I had not previously heard of Sisters Royale: Five Sisters Under Fire before I requested to write this review. As a fan of the ‘shmup’ genre I already had a vague idea what the game would involve. Judging by its anime inspired dashboard icon and name I was a little optimistic that Five Sisters could be my next Deathsmiles or DoDonPatchi Revolution – two anime-based shmups that I spent far too much time playing way back on the Xbox 360.
So what is Sisters Royale: Five Sisters Under Fire?
Sisters Royale is the tale of five sisters who are all vying for the attention of a charming bachelor called Yashin. You choose from one of the five playable sisters and you have to battle your way through the family to essentially be the last sister standing… much like a Battle Royale…
As mentioned before you play as one of the five sisters: Sonay, Selma, Ece, Nur, and Lal . Each of the sisters behave differently and all have their own variations of attack and special abilities. A couple of the sisters are better to use than the others and this is down to their unique attacks. This isn’t to say that the other three aren’t viable but the ‘easy route’ would be to pick Selma or Sonay.

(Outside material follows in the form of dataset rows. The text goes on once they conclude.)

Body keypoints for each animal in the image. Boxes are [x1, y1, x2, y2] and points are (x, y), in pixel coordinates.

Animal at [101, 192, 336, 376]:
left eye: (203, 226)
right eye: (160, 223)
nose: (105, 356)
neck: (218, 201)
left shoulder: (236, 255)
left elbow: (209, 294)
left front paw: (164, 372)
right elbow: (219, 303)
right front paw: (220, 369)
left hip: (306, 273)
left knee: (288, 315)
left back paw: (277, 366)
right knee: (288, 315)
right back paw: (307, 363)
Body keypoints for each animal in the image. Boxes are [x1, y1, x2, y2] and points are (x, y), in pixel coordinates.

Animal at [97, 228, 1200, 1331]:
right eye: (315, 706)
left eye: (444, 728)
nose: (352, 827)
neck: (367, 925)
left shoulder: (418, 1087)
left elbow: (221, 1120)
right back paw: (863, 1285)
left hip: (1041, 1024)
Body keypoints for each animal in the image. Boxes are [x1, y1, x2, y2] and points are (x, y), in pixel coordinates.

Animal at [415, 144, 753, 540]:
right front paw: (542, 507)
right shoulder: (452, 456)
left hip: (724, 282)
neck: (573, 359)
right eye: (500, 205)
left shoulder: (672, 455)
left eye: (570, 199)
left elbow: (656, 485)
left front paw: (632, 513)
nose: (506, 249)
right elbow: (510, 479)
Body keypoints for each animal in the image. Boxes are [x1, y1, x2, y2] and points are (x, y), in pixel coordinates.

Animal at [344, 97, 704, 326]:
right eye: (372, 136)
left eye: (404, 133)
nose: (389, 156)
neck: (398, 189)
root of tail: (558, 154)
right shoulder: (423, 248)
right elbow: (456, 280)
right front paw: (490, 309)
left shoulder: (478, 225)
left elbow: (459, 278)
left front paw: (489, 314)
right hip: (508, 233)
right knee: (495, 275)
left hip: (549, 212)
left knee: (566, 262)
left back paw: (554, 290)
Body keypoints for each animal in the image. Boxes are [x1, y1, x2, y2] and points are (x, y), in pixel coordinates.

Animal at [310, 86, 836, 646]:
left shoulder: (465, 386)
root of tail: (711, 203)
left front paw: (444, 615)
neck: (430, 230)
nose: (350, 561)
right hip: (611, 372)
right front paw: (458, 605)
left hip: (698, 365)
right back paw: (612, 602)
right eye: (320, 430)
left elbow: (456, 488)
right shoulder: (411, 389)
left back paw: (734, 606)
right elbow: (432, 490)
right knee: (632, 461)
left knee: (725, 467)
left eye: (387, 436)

Level design is pretty basic, and each level is filled with various environmental hazards such as; ice, wind and darkness. These hazards try to tie in with the fact that the protagonist is ‘boots on the ground’ but none of them feel particularly hazardous and seem to be more of an after thought in the games design. Enemy placement is pretty standard and the bullet functions work well and don’t overcrowded the screen too much.
The game is surprisingly short with only five levels available. Gamers looking for more longevity can attempt the game at a higher difficulty setting and there is always those precious high scores to contend with. That’s if you want to sit through the same poorly conceived levels time and time again.
Overall presentation feels a little outdated, with character design specifically looking like a PlayStation 2 era game running through a HD render. Whilst this may well be intentional to fit into the games cartoon-y theme, it sadly doesn’t push the Xbox One (or especially the Xbox One X) to its limits.
Music wise the game suffers from the same blandness as the rest. Whist the main menu music is quite upbeat and cheery, the rest of the soundtrack looses its ‘umpf’ and tempo. There isn’t no Techno style synth or speaker exploding Dubstep – just generic blandness.
Its not all bad though. Once the shooting kicks in and your running from one side to the next, it’s entertaining. The bullet patterns are fun to dodge through and being close to the danger increases your potential score. Whilst the game does try to throw a lot at you its is very simple to read and predict enemy patterns. During my playthroughs I never once felt bogged down or frustrated by any of the bosses or levels.
In wrapping things up, Sisters Royale is not necessarily a bad game, its just not a good one either. Whilst it’s not going to re-write the shmup rulebook, it does try to bring new ideas to the table. It tries to be a fun experience and in large parts it is, but when it comes down to the basic fundamentals of the genre it is where it’s let down. You won’t regret buying Sisters Royale, it just won’t be a game you hurry to go back to.
+ Smooth performance.
+ Five playable characters.
+ Selma’s Swords.
– Clunky outdated graphics.
– Unbalanced characters.
– Generic soundtrack.
Reviewed on Xbox One X (also available on Nintendo Switch, PlayStation 4 and Windows PC)
A review copy was provided by the publisher.